Homicide detective Dave Bannion (Ford) finds himself pushed in a corner when a suicide note brings to light the dirty underside of the local justice system. As he continues to place pressure on the system, tragedy strikes, and he quits the force accusing his superiors of corruption.

Now at odds with the cops and crime boss Mike Lagana (Alexander Scourby), Bannion continues to push for justice while becoming chastely involved with Debby (Gloria Grahame) the girlfriend off Lagana’s henchman Vince Stone (Lee Marvin), whose abuse pushed Debby over the edge.

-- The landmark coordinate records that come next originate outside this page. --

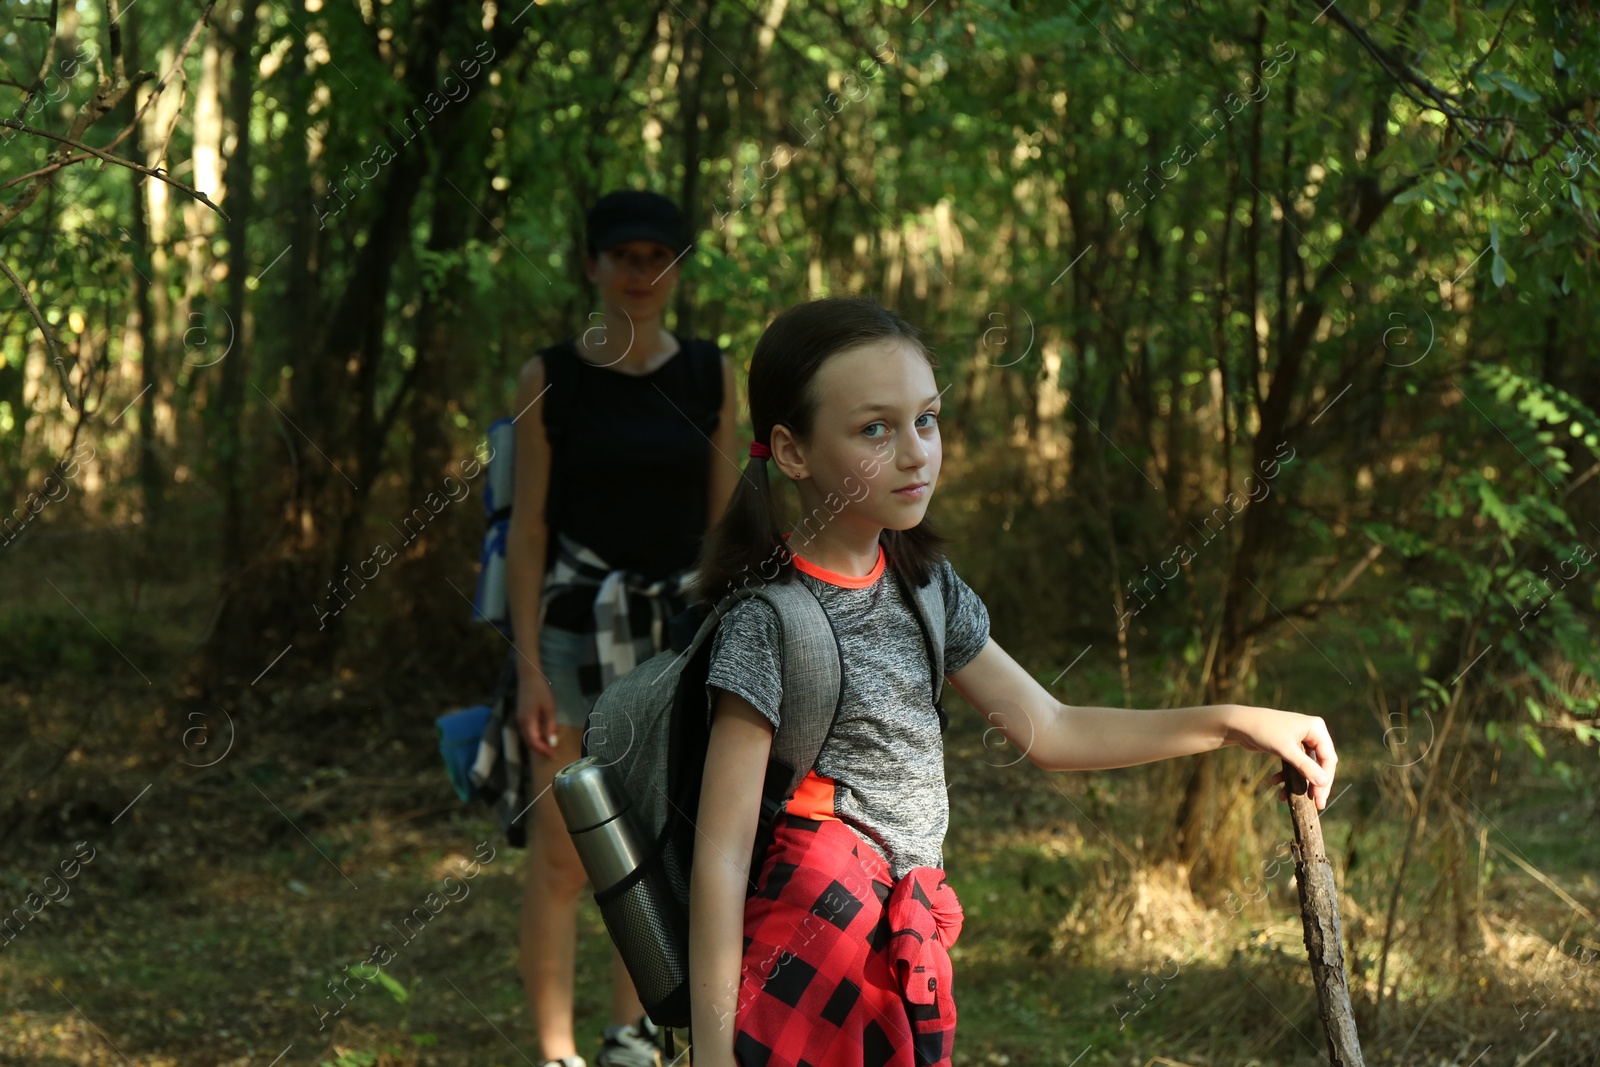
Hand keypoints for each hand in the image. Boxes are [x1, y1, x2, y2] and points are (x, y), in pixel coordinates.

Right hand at [516, 669, 560, 758]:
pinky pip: (527, 732)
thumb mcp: (549, 709)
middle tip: (553, 753)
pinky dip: (535, 737)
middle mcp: (520, 723)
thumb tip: (551, 743)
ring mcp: (519, 720)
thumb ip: (550, 727)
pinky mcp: (521, 716)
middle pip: (529, 743)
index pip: (534, 743)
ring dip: (538, 744)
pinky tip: (544, 736)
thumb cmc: (541, 691)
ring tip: (550, 747)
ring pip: (528, 738)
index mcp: (527, 722)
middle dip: (541, 750)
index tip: (554, 754)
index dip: (544, 751)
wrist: (529, 677)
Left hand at [1223, 705, 1337, 808]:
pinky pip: (1295, 765)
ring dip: (1298, 782)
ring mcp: (1301, 739)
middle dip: (1314, 784)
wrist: (1239, 723)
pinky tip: (1274, 783)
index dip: (1325, 780)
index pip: (1328, 758)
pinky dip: (1287, 775)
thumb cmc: (1263, 731)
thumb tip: (1323, 783)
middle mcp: (1312, 732)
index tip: (1319, 798)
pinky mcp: (1289, 746)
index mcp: (1316, 728)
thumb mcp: (1286, 750)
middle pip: (1320, 764)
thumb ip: (1305, 766)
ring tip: (1286, 796)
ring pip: (1307, 766)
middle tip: (1316, 804)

From here, the film twists and turns in unexpected ways that kept me glued to my seat in anticipation. No doubt, “The Big Heat” influenced latter-day noir films like 1974’s “Chinatown” and 1997’s “L.A. Confidential.”

The film may end a bit too clean to be totally satisfying to a modern audience, but this story of corruption and ultimately a very costly triumph for Ford’s character pushed boundaries in its day and holds up well.

Ford is strong in the film, but Marvin’s wicked charisma as brutal enforcer Stone stands out as does Grahame’s calculating performance as his abused girlfriend.

Lang’s direction is immaculate, keeping a complicated story clear, despite its convolutions.

The film plays at 7 p.m. Saturday on Turner Classic Movies.